Un nouveau métier : commercial du pauvre

Durant les deux années de ce bac pro si pointu, c'est sur le terrain que les étudiants vont apprendre quantité de méthodes et techniques inédites pour devenir des … des quoi au fait ? Des vendeurs en vide-greniers ? Des commerciaux de la précarité ? A vous de voir. En tout cas, ils devront savoir vendre l'invendable : du peigne du chien au pot-au-lait, toutes sortes d'objets qui parfois ont bercé notre enfance et que nos ainés conservaient pour leur utilité. Ils devront affronter les hordes de "vers luisants" qui apparaissent dès l'arrêt de leur break, venus scruter l'hypothétique butin. Aguerris au casting, ils sauront aussi dénicher l'imposteur, celui qui croyait que le jeu consistait à payer sa place et à étaler en vrac sur une bâche plastique de chez Gifi les quelques breloques réunies lors du dernier grand ménage.

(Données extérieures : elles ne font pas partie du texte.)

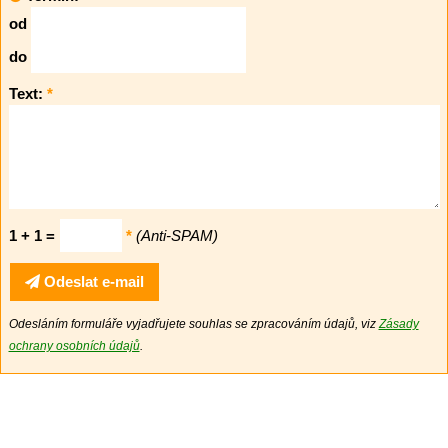
od
do
Text:
*
1 + 1 =
*
(Anti-SPAM)
Odeslat e-mail
Odesláním formuláře vyjadřujete souhlas se zpracováním údajů, viz
Zásady
ochrany osobních údajů
.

Ils le classeront persona non grata, il sera blacklisté.

Seul le pognon compte

Car si certains dictionnaires disent encore à propos du vide-greniers qu'il constitue un "revenu d'appoint non négligeable pour les retraités et les RMIstes", il est surtout devenu un business lucratif et alléchant, et la France, même du Sud, s’en fait une spécialité. Inconnu il y a 20 ans, le business du ras de terre s’amplifie en 2007 dans un bon tiers des villages de Catalogne Nord, où seul existait le marché aux puces des bords de Têt de Perpignan. Business pour les organisateurs, mais surtout pour ce nombre croissant de vendeurs du dimanche qui sont la honte des antiquaires et qui font de la misère un fond de commerce puant. Si nos greniers ou nos garages regorgent de souvenirs et d'objets dont l'utilité n'a de sens que lorsqu'ils sont dans nos mains, prêtons-les, donnons-les. Mais ne réservons pas à notre patrimoine intime une fin abjecte. J'aime mon vieux presse-purée.